Hayranlar, Liverpoollu olduğunu iddia eden ve yüzünün büyük bölümünü kapatarak sahneye çıkan gizemli sanatçı EsDeeKid'in, 29 yaşındaki Amerikalı aktör olup olmadığını aylardır sorguluyor. Rapçinin ilk albümü Rebel, haziranda çıkmıştı.

Britanya'daki radyo programı Heart Breakfast'ın perşembe günkü bölümünde Marty Supreme'in yıldızı, EsDeeKid olup olmadığı sorusuna kaçamak bir yanıt verdi.

Chalamet "Bu konuda yorum yapmayacağım" dedi. 

Yorum yok.

Sunucular, Chalamet ve EsDeeKid'in gözlerinin benzediğini belirttiğinde aktör söyleyecek bir şeyi olmadığını yineledi.

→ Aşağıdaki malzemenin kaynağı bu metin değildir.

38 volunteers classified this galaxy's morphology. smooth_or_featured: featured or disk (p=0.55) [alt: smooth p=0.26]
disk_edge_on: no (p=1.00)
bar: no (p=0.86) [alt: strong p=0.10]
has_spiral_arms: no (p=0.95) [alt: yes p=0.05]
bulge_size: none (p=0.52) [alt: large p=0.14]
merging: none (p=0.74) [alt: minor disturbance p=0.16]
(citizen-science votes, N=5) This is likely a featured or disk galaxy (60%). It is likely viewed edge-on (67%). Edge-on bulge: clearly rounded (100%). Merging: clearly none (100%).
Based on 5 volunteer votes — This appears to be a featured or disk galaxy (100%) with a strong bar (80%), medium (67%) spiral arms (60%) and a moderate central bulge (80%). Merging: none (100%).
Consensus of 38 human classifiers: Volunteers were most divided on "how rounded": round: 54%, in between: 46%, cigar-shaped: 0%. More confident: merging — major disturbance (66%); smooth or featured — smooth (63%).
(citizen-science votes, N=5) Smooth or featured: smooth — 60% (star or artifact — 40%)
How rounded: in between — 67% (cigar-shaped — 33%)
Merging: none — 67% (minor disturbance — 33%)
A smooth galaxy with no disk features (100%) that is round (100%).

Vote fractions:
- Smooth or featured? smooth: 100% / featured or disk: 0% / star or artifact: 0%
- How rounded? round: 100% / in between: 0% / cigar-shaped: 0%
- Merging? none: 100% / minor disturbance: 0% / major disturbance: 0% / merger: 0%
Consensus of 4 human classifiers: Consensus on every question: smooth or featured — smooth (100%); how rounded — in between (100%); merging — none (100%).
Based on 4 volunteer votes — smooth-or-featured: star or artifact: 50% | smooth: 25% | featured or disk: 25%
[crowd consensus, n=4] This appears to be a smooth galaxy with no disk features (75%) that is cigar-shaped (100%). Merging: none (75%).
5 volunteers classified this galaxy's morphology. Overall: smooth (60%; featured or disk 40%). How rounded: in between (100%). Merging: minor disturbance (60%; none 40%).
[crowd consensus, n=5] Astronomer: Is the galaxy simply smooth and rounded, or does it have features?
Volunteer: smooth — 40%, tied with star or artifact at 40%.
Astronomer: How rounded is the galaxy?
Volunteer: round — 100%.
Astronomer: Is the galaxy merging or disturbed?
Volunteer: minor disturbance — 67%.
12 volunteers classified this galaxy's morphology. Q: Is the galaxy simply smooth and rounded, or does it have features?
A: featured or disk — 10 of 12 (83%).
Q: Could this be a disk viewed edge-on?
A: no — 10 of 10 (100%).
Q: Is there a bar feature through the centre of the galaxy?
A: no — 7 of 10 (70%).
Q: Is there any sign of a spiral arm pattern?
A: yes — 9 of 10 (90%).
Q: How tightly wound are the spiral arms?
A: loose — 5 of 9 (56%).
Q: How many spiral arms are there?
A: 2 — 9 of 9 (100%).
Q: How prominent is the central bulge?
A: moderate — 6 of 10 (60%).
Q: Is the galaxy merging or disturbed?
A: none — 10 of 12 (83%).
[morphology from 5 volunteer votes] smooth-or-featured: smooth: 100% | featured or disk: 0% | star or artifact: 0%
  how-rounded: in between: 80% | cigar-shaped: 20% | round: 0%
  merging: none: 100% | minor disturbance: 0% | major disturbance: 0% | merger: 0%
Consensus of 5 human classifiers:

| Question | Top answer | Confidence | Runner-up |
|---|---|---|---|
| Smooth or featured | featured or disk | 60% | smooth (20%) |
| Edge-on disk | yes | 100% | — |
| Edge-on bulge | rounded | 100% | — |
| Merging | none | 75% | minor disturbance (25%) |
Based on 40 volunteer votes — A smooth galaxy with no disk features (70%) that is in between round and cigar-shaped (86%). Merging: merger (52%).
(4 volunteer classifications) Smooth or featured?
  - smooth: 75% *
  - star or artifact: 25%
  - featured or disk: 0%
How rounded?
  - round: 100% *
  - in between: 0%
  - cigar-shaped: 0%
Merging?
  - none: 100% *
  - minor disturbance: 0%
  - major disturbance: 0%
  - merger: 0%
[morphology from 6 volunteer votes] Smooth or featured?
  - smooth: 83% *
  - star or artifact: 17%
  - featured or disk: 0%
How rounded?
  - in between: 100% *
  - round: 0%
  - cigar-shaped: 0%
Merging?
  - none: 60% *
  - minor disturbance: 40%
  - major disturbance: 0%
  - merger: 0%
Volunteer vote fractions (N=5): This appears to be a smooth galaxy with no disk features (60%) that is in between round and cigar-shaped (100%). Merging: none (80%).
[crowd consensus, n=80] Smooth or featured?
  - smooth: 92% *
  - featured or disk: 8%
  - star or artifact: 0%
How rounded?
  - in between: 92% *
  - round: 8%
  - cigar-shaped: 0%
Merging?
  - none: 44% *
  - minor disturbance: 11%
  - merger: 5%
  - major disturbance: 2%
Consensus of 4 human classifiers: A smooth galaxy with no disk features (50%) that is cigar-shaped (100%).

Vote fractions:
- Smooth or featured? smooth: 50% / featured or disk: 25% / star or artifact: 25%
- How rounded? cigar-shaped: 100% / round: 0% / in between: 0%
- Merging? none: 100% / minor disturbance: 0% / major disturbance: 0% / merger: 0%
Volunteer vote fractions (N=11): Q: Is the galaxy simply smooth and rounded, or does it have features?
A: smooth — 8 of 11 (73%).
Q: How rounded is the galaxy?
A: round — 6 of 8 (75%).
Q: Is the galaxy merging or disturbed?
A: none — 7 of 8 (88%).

Görsel kaldırıldı.Timothée Chalamet, rapçi EsDeeKid olduğu söylentileri hakkında "yorum yapmayacağını" belirtti (AFP / esdeekid / Instagram)​​​​

Sözlerini "Bu konuda iki kelime söyleyeceğim" diye sürdüren oyuncu, ağzını açıp bir şey demekte tereddüt edince komik bir hal aldı. 

Her şey zamanı gelince ortaya çıkacak. Bu iki kelimeden biraz fazla oldu.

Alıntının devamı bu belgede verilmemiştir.